Aşağıdan ses mi geliyor?Yoksa ses mi aşağıda?Açsam mı açmasam mı kapıyı?tavan yabancı gibi bakıyor.Ha düştü ha düşecek kafama bir örümcek. O kapının kolundaki üzerine gece çökmüş bir denizdeki minin ada kadar sessiz duran küçük çizik.Büyüyor sanki,büyüyor.Nefesimi kesecek kadar yaklaşıyor boğazıma.O da ne?İçerideyim.Ne zaman açtım ben kapıyı?Nereden girdim buraya?Örümcek ağlarından düşmüş olabilirim.Ya da geçerken pencereye takılıp içeriye düşmüş olabilirim.Ya da burada doğmuşum yıllar önce.Tanıdık bir yer sanki.Elimdeki kitabı şöyle bırakayım masanın üzerine.Bir kaç ruble var.Masanın üzerinde.Ruble mi?Bu yatak çok tanıdık geliyor.Benim yatağım herhalde.Ya da değil.Bilmiyorum.Ama bu yastık benim.
Raskolnikov hızlı adımlarla ilerliyor.Üzerindeki eski palto burada.O zaman nasıl üzerinde?Kitabı alıp şu yatağa uzanıp okumaya devam etmeliyim.Nerede kalmıştım?Yazılar net gözükmüyor.Dur şu ışığı yakayım.İyi de kapı kolundaki o çizği?Işık yok.Ne yazıyor orada? ”Yürüdü”.Pencereyi açmam gerek.Çok havasız burası.Uykum var sanki.Kalkamıyorum.Boğulmak üzereyim.Tahtalar kırık,dökük.Odanın boyası akıyor.Dışarıda ses,ses…Az uzanayım şöyle.O balta mı?Git git!Uzanayım kapının koluna hemen.Kaçmalıyım.Kitabım nerede?Hay aksi,kitabımı bulamıyorum.Raskolnikov koşuyor.Paltosu ayaklarıma dolandı odanın orta yerinde.Kapının kolu yok mu?Kitap,kapı,oda.Koş koş!Bir adım daha.Ampul sallanıyor.Deprem mi olacak ne?Kaç kaç.Bir adım kaldı.Küt!

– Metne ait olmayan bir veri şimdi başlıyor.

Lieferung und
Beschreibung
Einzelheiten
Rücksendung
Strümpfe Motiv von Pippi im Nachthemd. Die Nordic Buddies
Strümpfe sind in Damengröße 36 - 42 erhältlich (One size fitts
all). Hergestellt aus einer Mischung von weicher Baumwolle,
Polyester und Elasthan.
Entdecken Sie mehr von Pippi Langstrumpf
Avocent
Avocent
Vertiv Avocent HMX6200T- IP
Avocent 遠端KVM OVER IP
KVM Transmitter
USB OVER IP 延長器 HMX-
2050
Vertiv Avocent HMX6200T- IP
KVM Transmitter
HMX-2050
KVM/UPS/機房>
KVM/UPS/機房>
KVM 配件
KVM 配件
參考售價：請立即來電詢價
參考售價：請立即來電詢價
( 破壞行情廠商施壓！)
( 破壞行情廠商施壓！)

Offf sırtım!Neredeyim ben?Ne işim var benim yerde?Burada mı uyudum?Bakayım.Battaniye de ayaklarıma dolanmış.Yastık yatağın köşesine sıkışmış.Nerede kitap?Ne kitabı be!Kapı,oda,yatak,balta…Bugün sınav vardı herhalde.Saat kaç?